Two specific aims are proposed. In Aim 1, the effects of PARP inhibition alone and in combination with PD-1blockade on the immune microenvironment and on tumor growth will be assessed in an animal model of BRCA associated TNBC and in a clinical trial. Experiments will be conducted in mice bearing TNBCs derived from the K14Cre;BRCA1f/f;p53f/f genetically-engineered mouse model, and will translate to a phase 2 trial in the neoadjuvant setting using niraparib or combined niraparib/PD-1 therapy, in which changes in T cell infiltrate and pathologic complete response (pCR) rate will be defined. Preclinically, combined PARP inhibition and PD-1 blockade will also be investigated in BRCA wild-type syngeneic TNBC models, including EMT-6 and JC.

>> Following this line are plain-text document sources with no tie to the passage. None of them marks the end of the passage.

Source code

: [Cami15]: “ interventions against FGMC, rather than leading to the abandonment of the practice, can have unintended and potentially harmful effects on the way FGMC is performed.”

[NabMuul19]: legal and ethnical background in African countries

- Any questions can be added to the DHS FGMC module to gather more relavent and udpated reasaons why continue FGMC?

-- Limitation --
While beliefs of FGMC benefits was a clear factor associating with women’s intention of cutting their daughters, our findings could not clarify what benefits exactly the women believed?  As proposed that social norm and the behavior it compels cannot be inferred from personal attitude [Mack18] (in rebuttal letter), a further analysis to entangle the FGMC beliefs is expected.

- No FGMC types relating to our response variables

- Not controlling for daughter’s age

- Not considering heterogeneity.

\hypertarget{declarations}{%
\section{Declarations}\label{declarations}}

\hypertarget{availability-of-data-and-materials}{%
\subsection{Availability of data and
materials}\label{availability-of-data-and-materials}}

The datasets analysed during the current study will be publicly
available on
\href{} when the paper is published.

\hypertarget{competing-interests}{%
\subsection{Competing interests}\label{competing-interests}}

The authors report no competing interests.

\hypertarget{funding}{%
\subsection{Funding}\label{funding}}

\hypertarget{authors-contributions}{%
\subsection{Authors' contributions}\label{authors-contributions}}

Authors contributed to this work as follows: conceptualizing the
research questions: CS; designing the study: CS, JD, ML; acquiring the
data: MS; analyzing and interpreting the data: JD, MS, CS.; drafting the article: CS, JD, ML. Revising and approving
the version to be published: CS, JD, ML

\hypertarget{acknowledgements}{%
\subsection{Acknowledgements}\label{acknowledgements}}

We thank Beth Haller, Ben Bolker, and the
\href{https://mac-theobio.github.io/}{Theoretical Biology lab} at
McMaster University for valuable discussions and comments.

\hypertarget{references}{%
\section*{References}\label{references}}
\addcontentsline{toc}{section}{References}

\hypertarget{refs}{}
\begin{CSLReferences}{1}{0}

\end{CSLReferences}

In Aim 2, the effects of the BBD inhibitor JQ1 alone and in combination with PD-L1 blockade will be evaluated in the same syngeneic and genetically-engineered mouse models of TNBC used in Aim 1, as well as in a clinical trial. Changes in the composition and activation of components of the immune microenvironment will be assessed following JQ1 or JQ1 and PD-L1 treatment, with or without paclitaxel. Finally, a Phase 1 dose-escalation trial combining the JQ1 derivative RO6870810 and atezolizumab as a doublet, or with paclitaxel as a triplet, will be performed using concomitant and sequential schedules, in which tumor biopsies will be studied to document changes in the immune microenvironment and in copy number and expression of CD274, encoding PD-L1. The successful completion of this project will improve our understanding of the immune effects of these targeted therapies and may identify biomarkers to aid the selection of patients most likely to benefit.